The NASA/ESA Hubble Space Telescope, first discovered Comet C/2019 Y4 (ATLAS) in December 2019 by the ATLAS (Asteroid Terrestrial-impact Last Alert System) robotic astronomical survey system in Hawaii, has provided astronomers with the sharpest view yet of the breakup. The telescope resolved roughly 30 fragments of the fragile comet on 20 April and 25 pieces on 23 April.
The comet brightened quickly until mid-March, and some astronomers initially anticipated that it might be visible to the naked eye in May to become one of the most spectacular comets seen in the last two decades. However, the comet abruptly began to get dimmer, leading astronomers to speculate that the icy core may be fragmenting, or even disintegrating. ATLAS’s fragmentation was confirmed by amateur astronomer Jose de Queiroz, who photographed around three pieces of the comet on 11 April.
The Hubble Space Telescope’s new observations of the comet’s breakup on 20 and 23 April reveal that the broken fragments are all enveloped in a sunlight-swept tail of cometary dust. These images provide further evidence that comet fragmentation is probably common and might even be the dominant mechanism by which the solid, icy nuclei of comets die.
“Their appearance changes substantially between the two days, so much so that it’s quite difficult to connect the dots,” said David Jewitt of UCLA, leader of one of two teams who imaged the doomed comet with Hubble. “I don’t know whether this is because the individual pieces are flashing on and off as they reflect sunlight, acting like twinkling lights on a Christmas tree, or because different fragments appear on different days.”
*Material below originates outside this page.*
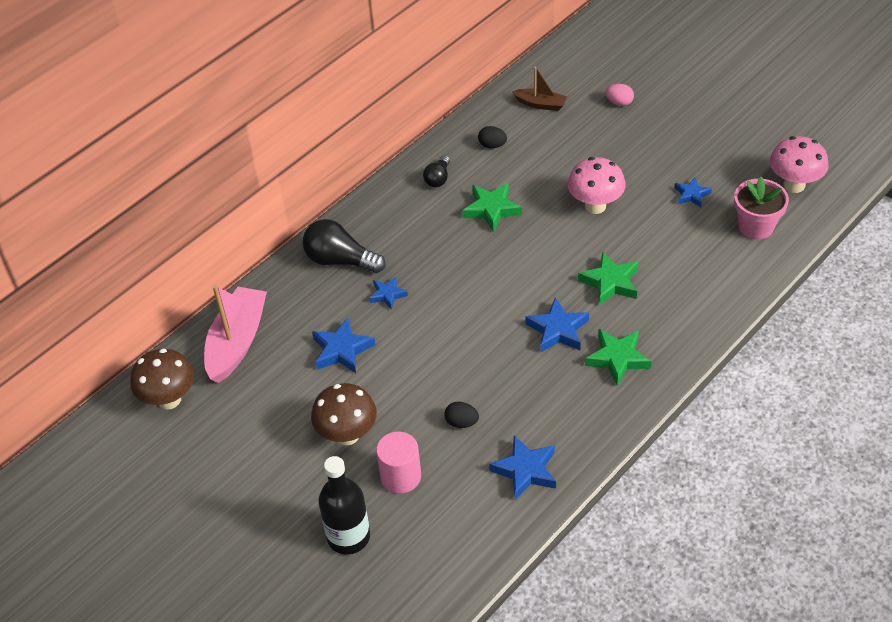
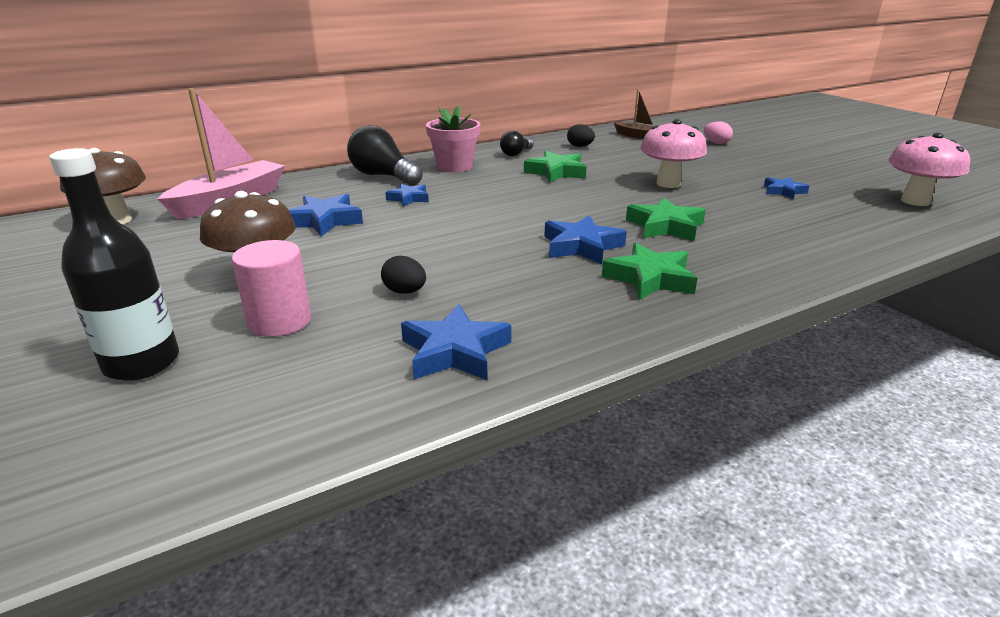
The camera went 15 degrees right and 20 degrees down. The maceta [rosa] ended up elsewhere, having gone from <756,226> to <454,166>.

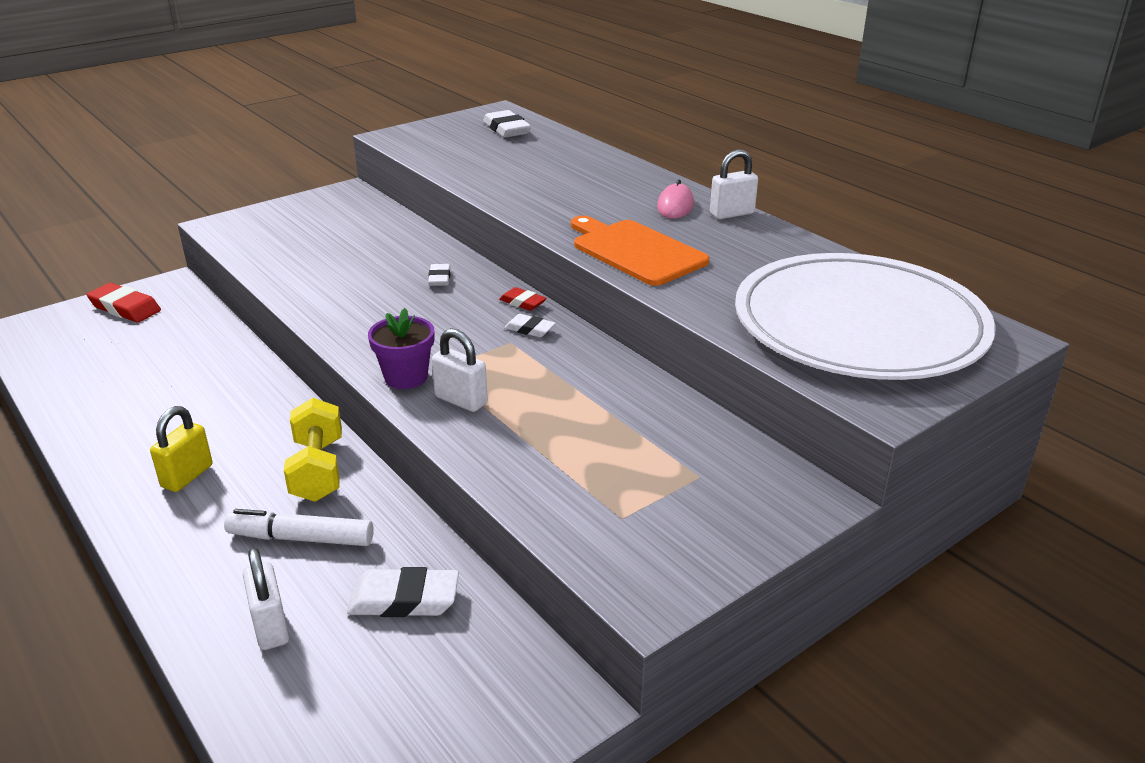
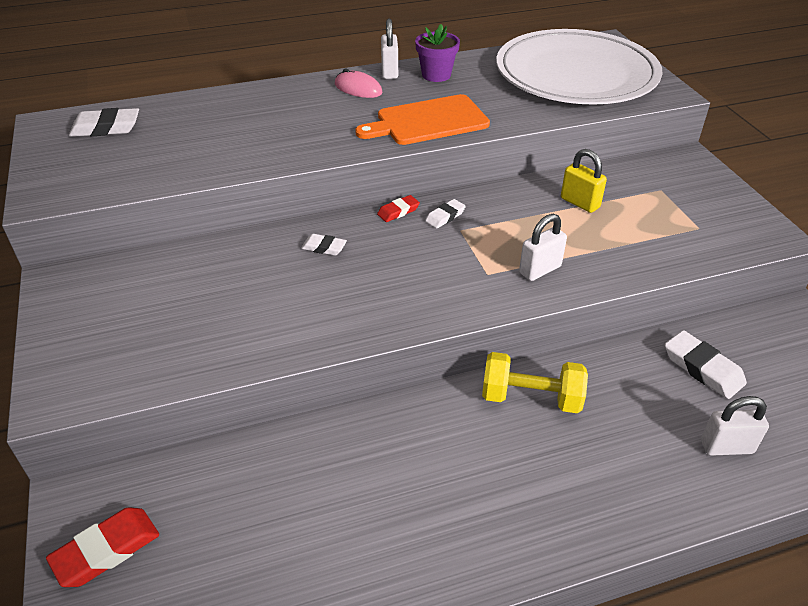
The camera went 70 degrees left and 10 degrees up. The candado [amarillo] ended up elsewhere, having gone from <187,476> to <580,203>. The second view lost the rotulador [blanco] at <301,538>. The goma de borrar [blanco] at <404,599> ended up facing another way, 60 degrees counterclockwise from before. The maceta [morado] ended up elsewhere, having gone from <406,377> to <436,75>.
“This is really exciting—both because such events are super cool to watch and because they do not happen very often. Most comets that fragment are too dim to see. Events at such scale only happen once or twice a decade,” said the leader of the second Hubble observing team, Quanzhi Ye, of the University of Maryland.
Because comet fragmentation happens quickly and unpredictably, reliable observations are rare. Therefore, astronomers remain largely uncertain about the cause of fragmentation. One suggestion is that the original nucleus spins itself into pieces because of the jet action of outgassing from sublimating ices. As this venting is likely not evenly dispersed across the comet, it enhances the breakup.
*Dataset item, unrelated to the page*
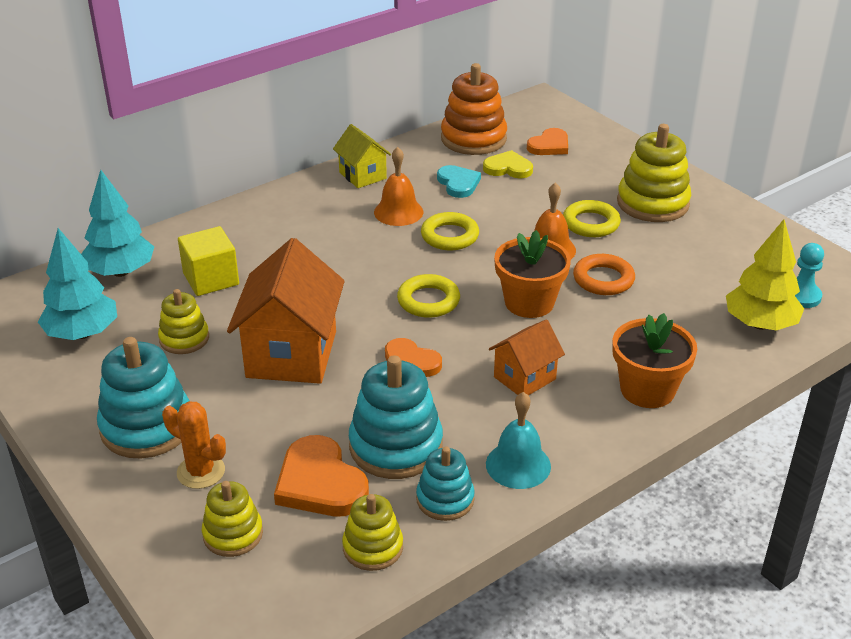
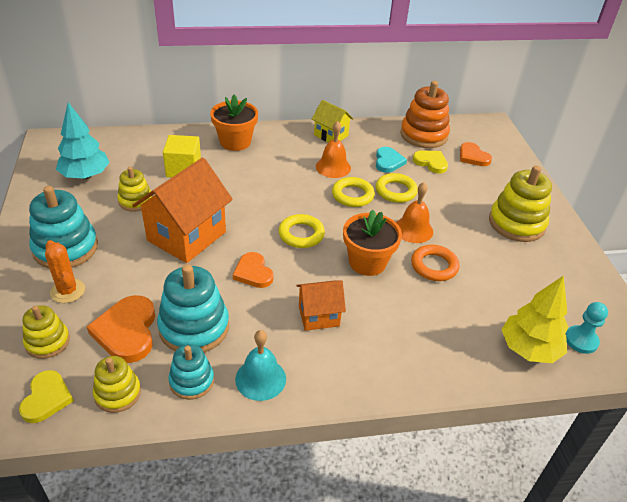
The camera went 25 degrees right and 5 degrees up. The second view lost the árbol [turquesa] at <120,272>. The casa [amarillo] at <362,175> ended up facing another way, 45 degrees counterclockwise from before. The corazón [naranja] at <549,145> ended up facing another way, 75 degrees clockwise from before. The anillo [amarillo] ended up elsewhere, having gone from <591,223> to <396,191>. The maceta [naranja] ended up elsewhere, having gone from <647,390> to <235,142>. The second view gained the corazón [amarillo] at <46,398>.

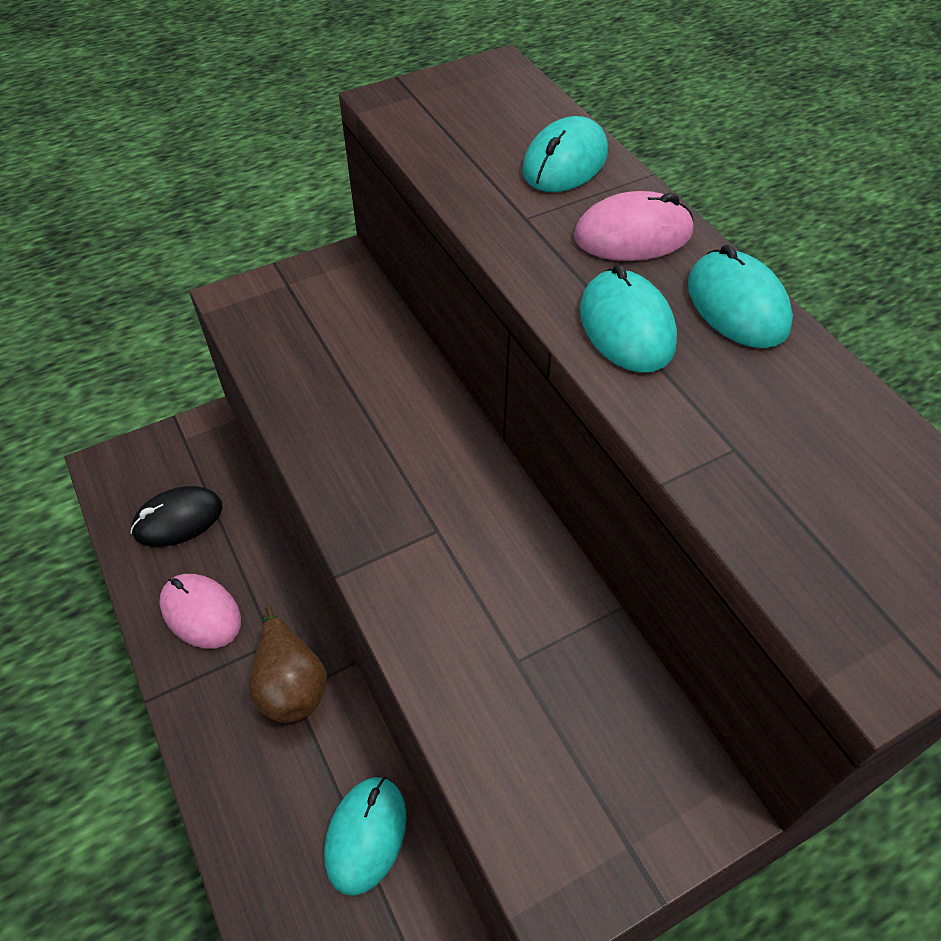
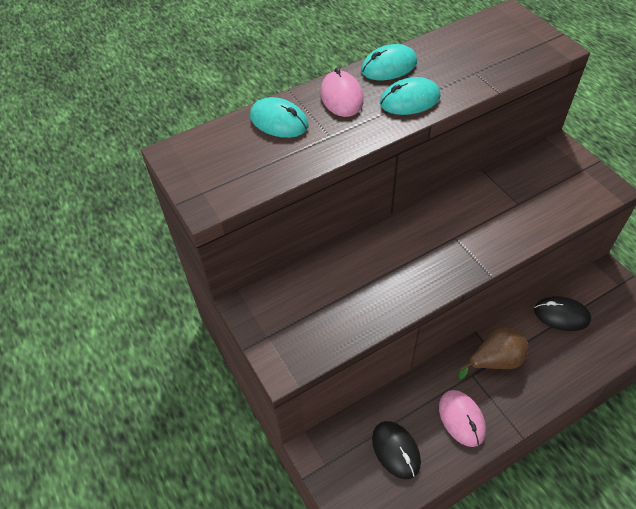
The camera went 90 degrees left and 0 degrees up. The ratón [rosa] at <201,613> ended up facing another way, 60 degrees counterclockwise from before. What was the ratón [turquesa] at <365,835> turned into the ratón [negro] at <561,315>.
“Further analysis of the Hubble data might be able to show whether or not this mechanism is responsible,” said Jewitt. “Regardless, it’s quite special to get a look with Hubble at this dying comet.”
Hubble’s crisp images may yield new clues to the breakup. The telescope has distinguished pieces as small as the size of a house. Before the breakup, the entire nucleus may have been no more than the length of two football fields.
The disintegrating ATLAS comet is currently located inside the orbit of Mars, at a distance of approximately 145 million kilometres from Earth when the latest Hubble observations were taken. The comet will make its closest approach to Earth on 23 May at a distance of approximately 115 million kilometres, and eight days later it will skirt within 37 million kilometres of the Sun.